Come ho già avuto modo di osservare in altre occasioni, su MF/Milano Finanza trovano ospitalità gli articoli di alcuni autori che potrebbero costituire la brigata Savona. Come era logico attendersi, i commenti al documento (da me criticato il giorno dopo la sua pubblicazione) scritto da Paolo Savona, che vorrebbe ridare slancio alla politica fiscale ponendo di fatto politica monetaria al suo servizio, oltre a smaltire l’eccesso di debito mediante denaro fornito dalla BCE a lunghissimo termine e a tassi non di mercato, sono stati entusiasti.
Mentre Savona, pur non scrivendolo, lasciava intendere che aveva nostalgia del periodo precedente il divorzio tra Tesoro e Banca d’Italia avvenuto nel 1981, Guido Salerno Aletta non usa mezzi termini: “C’è poco da fare: il problema non sono tanto i vincoli parametrici al deficit ed al debito pubblico, quanto l’impotenza degli Stati rispetto al mercato. Per rimediare, bisognerebbe tornare indietro, al regime che vigeva prima del divorzio tra Tesoro e Banca d’Italia, quando i tassi di interesse sui titoli erano fissati dal primo e la seconda procedeva immediatamente all’assorbimento dell’inoptato dal mercato”.
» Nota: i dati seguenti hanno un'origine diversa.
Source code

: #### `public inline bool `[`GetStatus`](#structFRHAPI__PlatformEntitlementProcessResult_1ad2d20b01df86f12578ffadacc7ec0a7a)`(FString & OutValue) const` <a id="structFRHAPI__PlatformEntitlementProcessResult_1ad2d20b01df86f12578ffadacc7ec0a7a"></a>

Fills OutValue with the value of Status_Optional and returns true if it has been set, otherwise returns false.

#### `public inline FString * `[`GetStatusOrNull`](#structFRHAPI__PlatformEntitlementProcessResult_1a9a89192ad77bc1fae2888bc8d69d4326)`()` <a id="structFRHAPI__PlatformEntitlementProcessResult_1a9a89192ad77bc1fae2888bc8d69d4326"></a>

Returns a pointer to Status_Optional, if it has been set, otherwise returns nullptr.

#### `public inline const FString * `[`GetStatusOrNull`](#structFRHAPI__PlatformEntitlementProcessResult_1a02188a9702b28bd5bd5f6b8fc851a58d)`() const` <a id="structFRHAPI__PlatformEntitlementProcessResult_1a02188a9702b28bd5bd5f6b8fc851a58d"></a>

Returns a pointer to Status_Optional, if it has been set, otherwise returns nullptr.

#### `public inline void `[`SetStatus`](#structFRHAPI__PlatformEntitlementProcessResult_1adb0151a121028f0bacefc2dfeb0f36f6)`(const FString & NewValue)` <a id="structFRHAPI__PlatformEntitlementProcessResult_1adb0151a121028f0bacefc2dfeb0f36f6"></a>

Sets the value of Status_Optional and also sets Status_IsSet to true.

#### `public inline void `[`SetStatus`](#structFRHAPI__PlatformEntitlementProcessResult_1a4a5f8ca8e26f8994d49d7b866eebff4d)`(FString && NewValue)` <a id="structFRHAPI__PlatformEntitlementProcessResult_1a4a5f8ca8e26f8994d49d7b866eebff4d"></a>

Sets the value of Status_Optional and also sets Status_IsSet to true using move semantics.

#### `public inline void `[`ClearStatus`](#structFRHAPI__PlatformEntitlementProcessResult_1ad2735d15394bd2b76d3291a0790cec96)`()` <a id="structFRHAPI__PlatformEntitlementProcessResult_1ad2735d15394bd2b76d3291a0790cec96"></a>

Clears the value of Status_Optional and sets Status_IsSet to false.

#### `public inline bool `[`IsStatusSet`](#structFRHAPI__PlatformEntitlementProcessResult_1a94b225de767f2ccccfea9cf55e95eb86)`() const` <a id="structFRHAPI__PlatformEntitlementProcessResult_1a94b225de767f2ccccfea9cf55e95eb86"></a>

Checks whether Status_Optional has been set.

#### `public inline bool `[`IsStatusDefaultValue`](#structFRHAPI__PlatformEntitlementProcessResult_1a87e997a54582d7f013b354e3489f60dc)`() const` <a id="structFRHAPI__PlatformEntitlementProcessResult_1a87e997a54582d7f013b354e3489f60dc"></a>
Questi signori, afflitti da quella che si potrebbe definire sindrome di Calimero, continuano a ripetere che qualcuno congiura contro l’Italia, senza rendersi conto che ci sono altri 18 Paesi che adottano l’euro, e generalmente tanto più hanno il bilancio scassato, quanto più pagano di interessi per indebitarsi.
Per di più, i nostalgici dell’epoca pre-divorzio non completano mai il quadro. Ovviamente, essendo alquanto irrealistico giungere a un assetto del genere a livello di area euro, il primo passaggio dovrebbe consistere nell’uscita dell’Italia dalla moneta unica e dalla Ue. Passaggio dalle conseguenze imprevedibili, ma che renderebbe necessaria l’imposizione di rigidi vincoli all’uscita di capitali dall’Italia (ovviamente quelli dei pagatori di tasse italiani), oltre all’obbligo per banche e investitori istituzionali italiani di assorbire una quota di emissioni di titoli di Stato, altrimenti l’inoptato rischierebbe di corrispondere all’intero importo di volta in volta messo in collocamento.
Se poi ci fossero scenari turchi, pazienza. La (ri)conquista della sovranità non è un pranzo di gala, parafrasando uno che voleva fare grande il suo Paese e che di grande fece solo morti e miseria.